Conversely, don't mark a task as an entrypoint if it only exists as a subtask called by another task, or if it's a utility helper not intended to be invoked on its own.

> [!NOTE]
> Entrypoints and [triggers](https://www.union.ai/docs/v2/union/user-guide/task-deployment/task-configuration/triggers) solve related but distinct problems. A **trigger** automates *when* a task runs (on a schedule, on an event). An **entrypoint** declares *which* tasks are meant to be run at all. A task can be both — a scheduled entrypoint is simply a named starting point that also runs on a cron.

## Mark a task as an entrypoint

Pass `entrypoint=True` to the `@env.task` decorator:

```python
import flyte

env = flyte.TaskEnvironment(
    name="hello_world",
    resources=flyte.Resources(cpu=1, memory="1Gi"),
)

@env.task
async def square(i: int) -> int:
    return i * i

@env.task(entrypoint=True)
async def say_hello_nested(data: str = "default string", n: int = 3) -> str:
    vals = [await square(i=i) for i in range(n)]
    return f"Hello {data} {vals}"
```

Here `say_hello_nested` is the intended starting point; `square` is an internal helper that `say_hello_nested` calls. Both get deployed — but only `say_hello_nested` is marked as an entrypoint.

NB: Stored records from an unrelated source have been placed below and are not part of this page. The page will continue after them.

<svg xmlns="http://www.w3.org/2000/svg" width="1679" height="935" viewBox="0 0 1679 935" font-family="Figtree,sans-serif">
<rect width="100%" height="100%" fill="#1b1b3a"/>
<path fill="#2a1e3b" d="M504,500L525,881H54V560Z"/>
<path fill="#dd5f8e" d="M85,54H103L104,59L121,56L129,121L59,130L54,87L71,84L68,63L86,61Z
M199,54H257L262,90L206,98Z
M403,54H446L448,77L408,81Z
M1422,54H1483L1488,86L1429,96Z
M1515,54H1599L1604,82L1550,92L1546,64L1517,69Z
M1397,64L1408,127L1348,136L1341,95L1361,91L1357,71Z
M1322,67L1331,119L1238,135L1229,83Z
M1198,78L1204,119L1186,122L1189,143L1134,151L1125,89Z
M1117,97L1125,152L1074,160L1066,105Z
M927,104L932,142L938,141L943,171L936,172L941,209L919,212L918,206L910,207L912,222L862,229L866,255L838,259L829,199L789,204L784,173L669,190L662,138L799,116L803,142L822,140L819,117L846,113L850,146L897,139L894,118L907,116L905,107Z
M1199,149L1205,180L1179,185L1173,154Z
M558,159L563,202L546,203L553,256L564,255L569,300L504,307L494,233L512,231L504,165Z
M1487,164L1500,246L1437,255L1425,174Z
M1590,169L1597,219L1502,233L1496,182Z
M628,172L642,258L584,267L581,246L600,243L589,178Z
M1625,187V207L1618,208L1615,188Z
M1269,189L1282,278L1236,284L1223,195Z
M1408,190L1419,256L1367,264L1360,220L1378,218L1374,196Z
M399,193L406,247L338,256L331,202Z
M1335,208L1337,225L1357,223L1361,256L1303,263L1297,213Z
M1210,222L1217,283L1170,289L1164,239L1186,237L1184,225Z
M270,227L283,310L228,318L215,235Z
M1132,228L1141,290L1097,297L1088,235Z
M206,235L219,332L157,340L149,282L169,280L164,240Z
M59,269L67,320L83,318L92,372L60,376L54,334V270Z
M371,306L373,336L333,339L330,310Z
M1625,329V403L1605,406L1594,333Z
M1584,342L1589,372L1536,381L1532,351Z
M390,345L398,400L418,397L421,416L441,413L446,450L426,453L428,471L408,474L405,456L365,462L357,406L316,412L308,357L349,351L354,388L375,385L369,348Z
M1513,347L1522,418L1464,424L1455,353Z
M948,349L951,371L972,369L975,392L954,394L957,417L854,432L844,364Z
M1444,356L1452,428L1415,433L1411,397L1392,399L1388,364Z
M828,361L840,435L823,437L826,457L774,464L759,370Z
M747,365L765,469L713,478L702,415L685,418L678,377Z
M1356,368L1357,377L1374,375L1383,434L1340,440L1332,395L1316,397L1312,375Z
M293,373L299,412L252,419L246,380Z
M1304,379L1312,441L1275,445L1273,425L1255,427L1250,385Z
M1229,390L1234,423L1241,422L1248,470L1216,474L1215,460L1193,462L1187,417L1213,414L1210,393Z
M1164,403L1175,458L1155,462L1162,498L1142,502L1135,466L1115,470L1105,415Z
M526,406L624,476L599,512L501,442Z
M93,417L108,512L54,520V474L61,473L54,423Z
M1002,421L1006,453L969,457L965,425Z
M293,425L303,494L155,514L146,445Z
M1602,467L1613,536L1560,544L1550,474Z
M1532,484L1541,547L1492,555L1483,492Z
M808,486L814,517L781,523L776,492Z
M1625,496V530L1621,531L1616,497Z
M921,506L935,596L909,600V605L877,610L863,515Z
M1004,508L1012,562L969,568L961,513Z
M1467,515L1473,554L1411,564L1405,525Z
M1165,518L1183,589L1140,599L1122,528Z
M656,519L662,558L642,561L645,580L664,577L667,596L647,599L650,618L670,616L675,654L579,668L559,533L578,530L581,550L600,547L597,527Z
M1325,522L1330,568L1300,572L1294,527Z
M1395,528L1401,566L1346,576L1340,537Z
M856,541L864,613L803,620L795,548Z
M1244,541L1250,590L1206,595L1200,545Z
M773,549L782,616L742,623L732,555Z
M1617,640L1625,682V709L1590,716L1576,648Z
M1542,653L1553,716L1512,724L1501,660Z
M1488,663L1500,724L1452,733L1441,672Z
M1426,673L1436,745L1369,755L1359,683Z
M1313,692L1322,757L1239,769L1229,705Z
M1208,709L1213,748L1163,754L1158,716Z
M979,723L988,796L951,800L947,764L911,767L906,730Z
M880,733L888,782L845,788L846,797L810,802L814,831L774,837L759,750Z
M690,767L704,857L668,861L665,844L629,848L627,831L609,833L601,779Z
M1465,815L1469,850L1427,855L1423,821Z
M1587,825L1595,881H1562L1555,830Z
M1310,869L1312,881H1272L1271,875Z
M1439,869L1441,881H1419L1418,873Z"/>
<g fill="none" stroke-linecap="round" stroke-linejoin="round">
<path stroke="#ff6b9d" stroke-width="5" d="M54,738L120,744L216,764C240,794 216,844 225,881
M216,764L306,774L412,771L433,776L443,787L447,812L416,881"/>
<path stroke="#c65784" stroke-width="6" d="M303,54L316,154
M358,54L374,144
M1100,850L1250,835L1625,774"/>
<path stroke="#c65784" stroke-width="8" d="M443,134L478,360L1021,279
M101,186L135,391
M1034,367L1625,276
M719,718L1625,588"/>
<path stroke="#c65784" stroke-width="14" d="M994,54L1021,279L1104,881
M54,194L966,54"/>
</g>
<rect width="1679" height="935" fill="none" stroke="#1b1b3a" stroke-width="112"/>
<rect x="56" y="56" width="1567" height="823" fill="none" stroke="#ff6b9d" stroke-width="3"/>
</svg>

The flag is also available on `task.override()`, so you can promote or demote a task as an entrypoint at invocation time without editing the source:

```python
promoted = square.override(entrypoint=True)
```

The default is `entrypoint=False` — if you don't mark anything, nothing is treated as an entrypoint.

## Discover entrypoint tasks

Once deployed, entrypoint tasks can be surfaced in three ways.

### CLI

Filter `flyte get task` to only entrypoint tasks:

```bash
flyte get task --entrypoint
```

This lists every task in the configured project/domain that was deployed with `entrypoint=True`.

### Programmatic

Use `flyte.remote.Task.listall()` with the `entrypoint` filter:

```python
import flyte

flyte.init_from_config()

for task in flyte.remote.Task.listall(entrypoint=True):
    print(task.name, task.version)
```

This is useful for building your own catalogs, dashboards, or tooling on top of the Flyte API.

### UI

The **Tasks list** in the UI has an **entrypoints** toggle that filters the view to only tasks marked as entrypoints. Use this when you're browsing a project and want to see only the tasks meant to be run.